Return everything from the start of the data down to the line containing "17: (283, 1077)", copied word for word, with the pictures left out.

[Start of Attachment]

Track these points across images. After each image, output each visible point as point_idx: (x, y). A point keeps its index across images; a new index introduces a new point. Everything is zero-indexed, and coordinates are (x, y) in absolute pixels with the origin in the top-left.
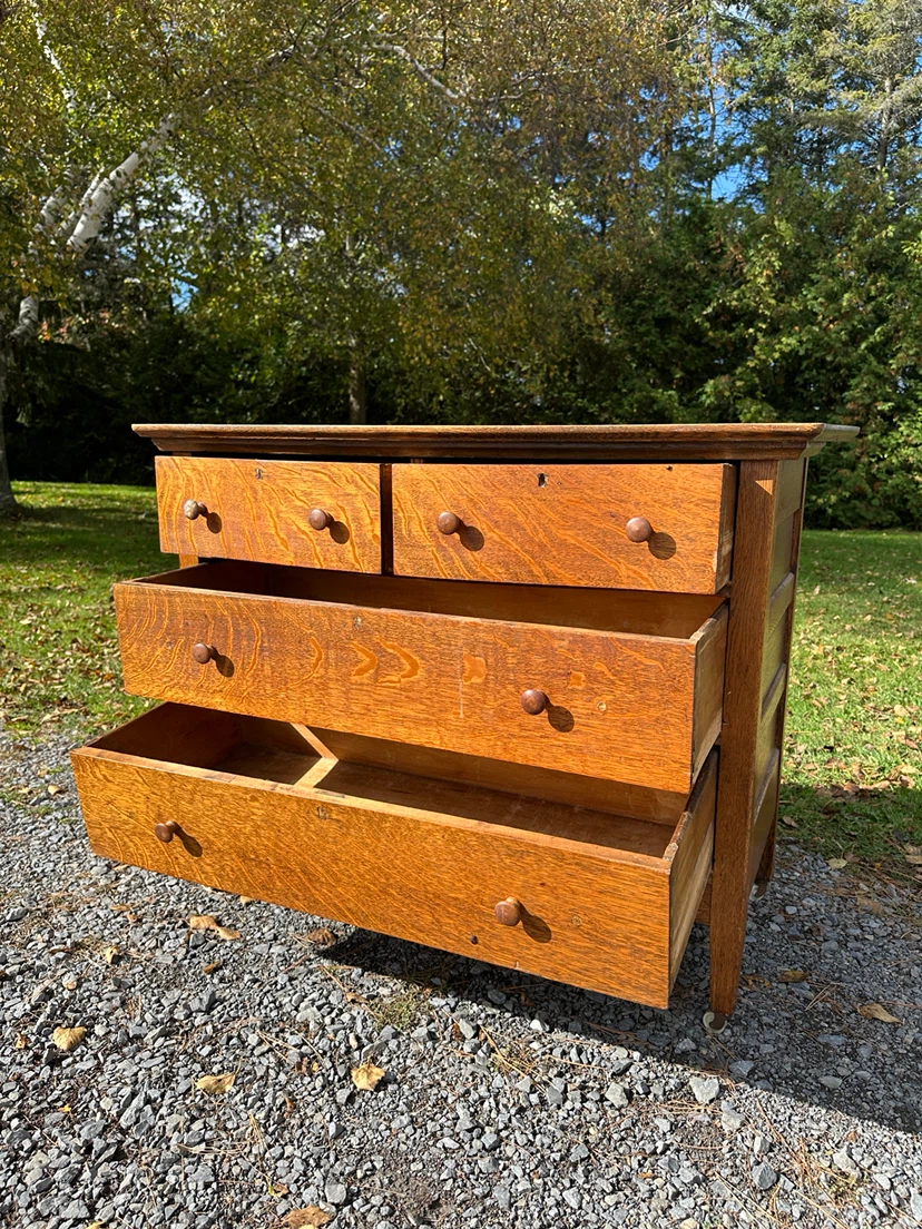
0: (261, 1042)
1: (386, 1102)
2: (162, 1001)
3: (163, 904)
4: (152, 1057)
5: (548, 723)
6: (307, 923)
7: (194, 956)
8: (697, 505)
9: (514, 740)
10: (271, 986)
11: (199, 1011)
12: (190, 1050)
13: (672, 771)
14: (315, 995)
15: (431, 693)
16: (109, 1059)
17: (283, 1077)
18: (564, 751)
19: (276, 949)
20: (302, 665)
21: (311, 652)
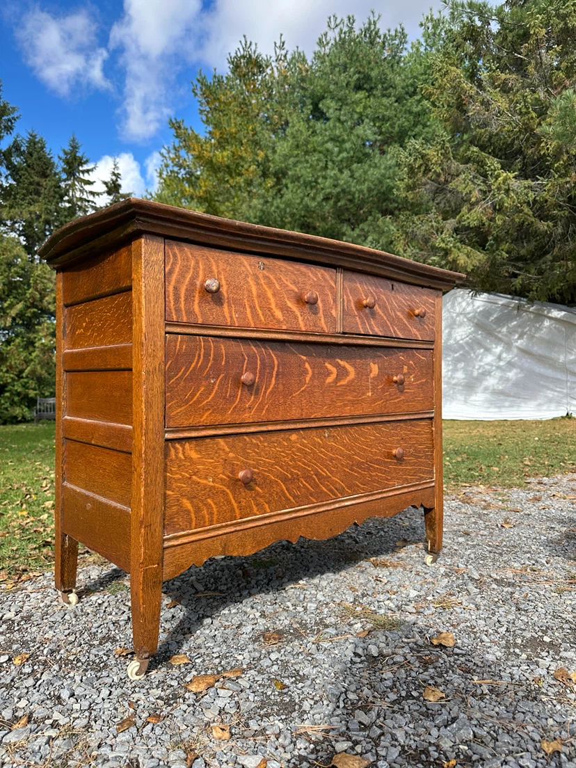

[End of Attachment]

> _EXERCISE RESULT_
Track these points across images. After each image, output each visible point as point_idx: (x, y). A point keeps its index across images; a new index introduces a new point. Everything is zero-indexed, and coordinates are (x, y) in absolute pixels with the origin in the top-left.
0: (261, 1042)
1: (386, 1102)
2: (162, 1001)
3: (163, 904)
4: (152, 1057)
5: (548, 723)
6: (307, 923)
7: (194, 956)
8: (697, 505)
9: (514, 740)
10: (271, 986)
11: (199, 1011)
12: (190, 1050)
13: (672, 771)
14: (315, 995)
15: (431, 693)
16: (109, 1059)
17: (283, 1077)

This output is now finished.